▶ _EXERCISE OBJECTIVE_
Your answer must be the lines from the top of the listing below through the line that holds "My research interests", retyped exactly, with no pictures.
= = =
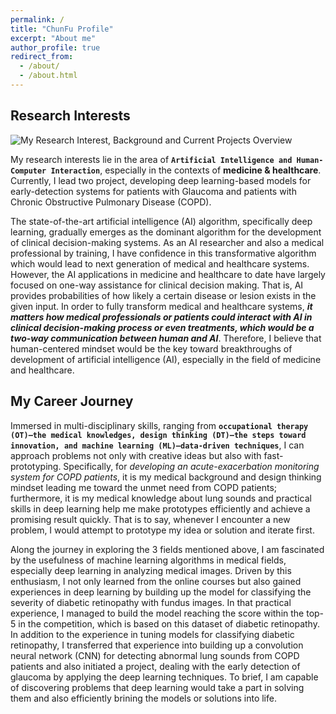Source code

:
```yaml
---
permalink: /
title: "ChunFu Profile"
excerpt: "About me"
author_profile: true
redirect_from: 
  - /about/
  - /about.html
---
```


Research Interests
------
![My Research Interest, Background and Current Projects Overview](/cfyehprofile/images/ResearchInterest&Background.png)


My research interests lie in the area of **`Artificial Intelligence and Human-Computer Interaction`**, especially in the contexts of **medicine & healthcare**. Currently, I lead two project, developing deep learning-based models for early-detection systems for patients with Glaucoma and patients with Chronic Obstructive Pulmonary Disease (COPD). 


The state-of-the-art artificial intelligence (AI) algorithm, specifically deep learning, gradually emerges as the dominant algorithm for the development of clinical decision-making systems. As an AI researcher and also a medical professional by training, I have confidence in this transformative algorithm which would lead to next generation of medical and healthcare systems. However, the AI applications in medicine and healthcare to date have largely focused on one-way assistance for clinical decision making. That is, AI provides probabilities of how likely a certain disease or lesion exists in the given input. In order to fully transform medical and healthcare systems, **_it matters how medical professionals or patients could interact with AI in clinical decision-making process or even treatments, which would be a two-way communication between human and AI_**. Therefore, I believe that human-centered mindset would be the key toward breakthroughs of development of artificial intelligence (AI), especially in the field of medicine and healthcare.


My Career Journey
------

Immersed in multi-disciplinary skills, ranging from **`occupational therapy (OT)—the medical knowledges, design thinking (DT)—the steps toward innovation, and machine learning (ML)—data-driven techniques`**, I can approach problems not only with creative ideas but also with fast-prototyping. Specifically, for _developing an acute-exacerbation monitoring system for COPD patients_, it is my medical background and design thinking mindset leading me toward the unmet need from COPD patients; furthermore, it is my medical knowledge about lung sounds and practical skills in deep learning help me make prototypes efficiently and achieve a promising result quickly. That is to say, whenever I encounter a new problem, I would attempt to prototype my idea or solution and iterate first.

Along the journey in exploring the 3 fields mentioned above, I am fascinated by the usefulness of machine learning algorithms in medical fields, especially deep learning in analyzing medical images. Driven by this enthusiasm, I not only learned from the online courses but also gained experiences in deep learning by building up the model for classifying the severity of diabetic retinopathy with fundus images. In that practical experience, I managed to build the model reaching the score within the top-5 in the competition, which is based on this dataset of diabetic retinopathy. In addition to the experience in tuning models for classifying diabetic retinopathy, I transferred that experience into building up a convolution neural network (CNN) for detecting abnormal lung sounds from COPD patients and also initiated a project, dealing with the early detection of glaucoma by applying the deep learning techniques. To brief, I am capable of discovering problems that deep learning would take a part in solving them and also efficiently brining the models or solutions into life.
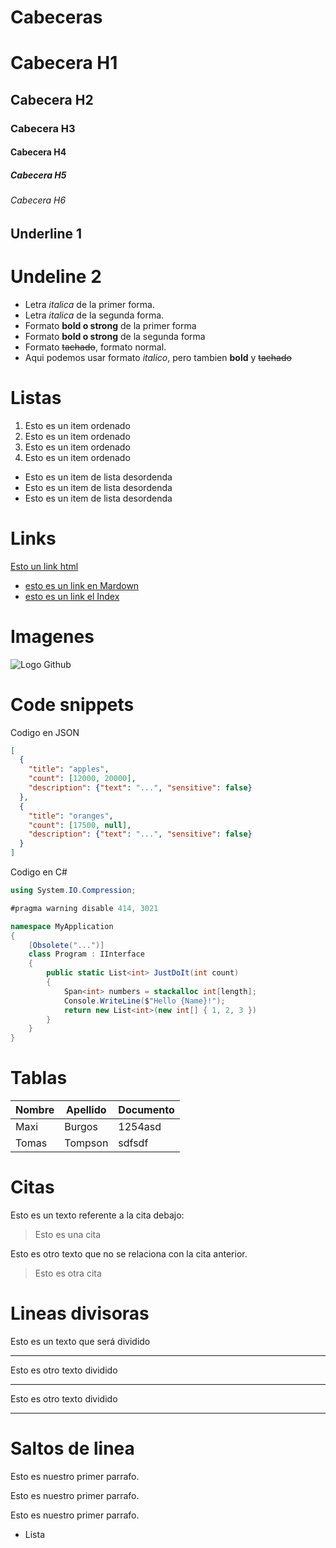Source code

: # Cabeceras

# Cabecera H1
## Cabecera H2
### Cabecera H3
#### Cabecera H4
##### Cabecera H5
###### Cabecera H6

Underline 1
-----------
Undeline 2
==========
- Letra *italica* de la primer forma.
- Letra _italica_ de la segunda forma.
- Formato **bold o strong** de la primer forma
- Formato __bold o strong__ de la segunda forma
- Formato ~~tachado~~, formato normal.
- Aqui podemos usar formato *italico*, pero tambien **bold** y ~~tachado~~

# Listas
1. Esto es un item ordenado
2. Esto es un item ordenado
3. Esto es un item ordenado
4. Esto es un item ordenado
- Esto es un item de lista desordenda
- Esto es un item de lista desordenda
- Esto es un item de lista desordenda

# Links
<a href="https://www.google.com">Esto un link html</a>
- [esto es un link en Mardown](http://www.google.com)
- [esto es un link el Index](index.html)

# Imagenes
![Logo Github](https://logos-world.net/wp-content/uploads/2020/11/GitHub-Logo-700x394.png)

# Code snippets
Codigo en JSON
```JSON
[
  {
    "title": "apples",
    "count": [12000, 20000],
    "description": {"text": "...", "sensitive": false}
  },
  {
    "title": "oranges",
    "count": [17500, null],
    "description": {"text": "...", "sensitive": false}
  }
]
```

Codigo en C#
```C#
using System.IO.Compression;

#pragma warning disable 414, 3021

namespace MyApplication
{
    [Obsolete("...")]
    class Program : IInterface
    {
        public static List<int> JustDoIt(int count)
        {
            Span<int> numbers = stackalloc int[length];
            Console.WriteLine($"Hello {Name}!");
            return new List<int>(new int[] { 1, 2, 3 })
        }
    }
}
```

# Tablas
| Nombre | Apellido | Documento |
| ------ | -------- | --------- |
| Maxi   | Burgos   | 1254asd   |
| Tomas  | Tompson  | sdfsdf    |

# Citas
Esto es un texto referente a la cita debajo:
> Esto es una cita

Esto es otro texto que no se relaciona con la cita anterior.
> Esto es otra cita

# Lineas divisoras
Esto es un texto que será dividido

---
Esto es otro texto dividido
***

Esto es otro texto dividido
___

# Saltos de linea
Esto es nuestro primer parrafo.

Esto es nuestro primer parrafo.

Esto es nuestro primer parrafo.
- Lista


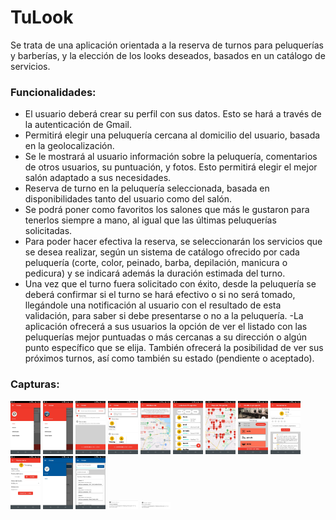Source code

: # TuLook
Se trata de una aplicación orientada a la reserva de turnos para peluquerías y barberías, y la elección de los looks deseados, basados en un catálogo de servicios.

### Funcionalidades:
  - El usuario deberá crear su perfil con sus datos. Esto se hará a través de la autenticación de Gmail.
  - Permitirá elegir una peluquería cercana al domicilio del usuario, basada en la geolocalización.
  - Se le mostrará al usuario información sobre la peluquería, comentarios de otros usuarios, su puntuación, y fotos. Esto permitirá elegir el mejor salón adaptado a sus necesidades.
  - Reserva de turno en la peluquería seleccionada, basada en disponibilidades tanto del usuario como del salón.
  - Se podrá poner como favoritos los salones que más le gustaron para tenerlos siempre a mano, al igual que las últimas peluquerías solicitadas.
  - Para poder hacer efectiva la reserva, se seleccionarán los servicios que se desea realizar, según un sistema de catálogo ofrecido por cada peluquería (corte, color, peinado, barba, depilación, manicura o pedicura) y se indicará además la duración estimada del turno.
  - Una vez que el turno fuera solicitado con éxito, desde la peluquería se deberá confirmar si el turno se hará efectivo o si no será tomado, llegándole una notificación al usuario con el resultado de esta validación, para saber si debe presentarse o no a la peluquería.
  -La aplicación ofrecerá a sus usuarios la opción de ver el listado con las peluquerías mejor puntuadas o más cercanas a su dirección o algún punto específico que se elija. También ofrecerá la posibilidad de ver sus próximos turnos, así como también su estado (pendiente o aceptado).

### Capturas:
<img src="/imagenes/Menu Sin Loguear.jpeg" alt="Menu Sin Loguear" width="48"/>
<img src="/imagenes/Menu Logueado.jpeg" alt="Menu Logueado" width="48"/>
<img src="/imagenes/Inicio Sin Loguear.jpeg" alt="Inicio Sin Loguear" width="48"/>
<img src="/imagenes/Inicio Logueado.jpeg" alt="Inicio Logueado" width="48"/>
<img src="/imagenes/Mi Ubicacion.jpeg" alt="Mi Ubicacion" width="48"/>
<img src="/imagenes/Listado Peluquerias.jpeg" alt="Listado Peluquerias" width="48"/>
<img src="/imagenes/Mapa Peluquerias.jpeg" alt="Mapa Peluquerias" width="48"/>
<img src="/imagenes/Detalle Peluqueria.jpeg" alt="Detalle Peluqueria" width="48"/>
<img src="/imagenes/Comentarios 2.jpeg" alt="Comentarios 2" width="48"/>
<img src="/imagenes/Seleccion Turno.jpeg" alt="Seleccion Turno" width="48"/>
<img src="/imagenes/Menu Peluqueria.jpeg" alt="Menu Peluqueria" width="48"/>
<img src="/imagenes/Inicio Peluqueria.jpeg" alt="Inicio Peluqueria" width="48"/>
<img src="/imagenes/Notificacion Confirmada.jpeg" alt="Notificacion Confirmada" width="48"/>
<img src="/imagenes/Notificacion Cancelada.jpeg" alt="Notificacion Cancelada" width="48"/>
= = =
▶ _EXERCISE RESULT_
Source code

:
```yaml
---
permalink: /
title: "ChunFu Profile"
excerpt: "About me"
author_profile: true
redirect_from: 
  - /about/
  - /about.html
---
```


Research Interests
------
![My Research Interest, Background and Current Projects Overview](/cfyehprofile/images/ResearchInterest&Background.png)


My research interests lie in the area of **`Artificial Intelligence and Human-Computer Interaction`**, especially in the contexts of **medicine & healthcare**. Currently, I lead two project, developing deep learning-based models for early-detection systems for patients with Glaucoma and patients with Chronic Obstructive Pulmonary Disease (COPD). 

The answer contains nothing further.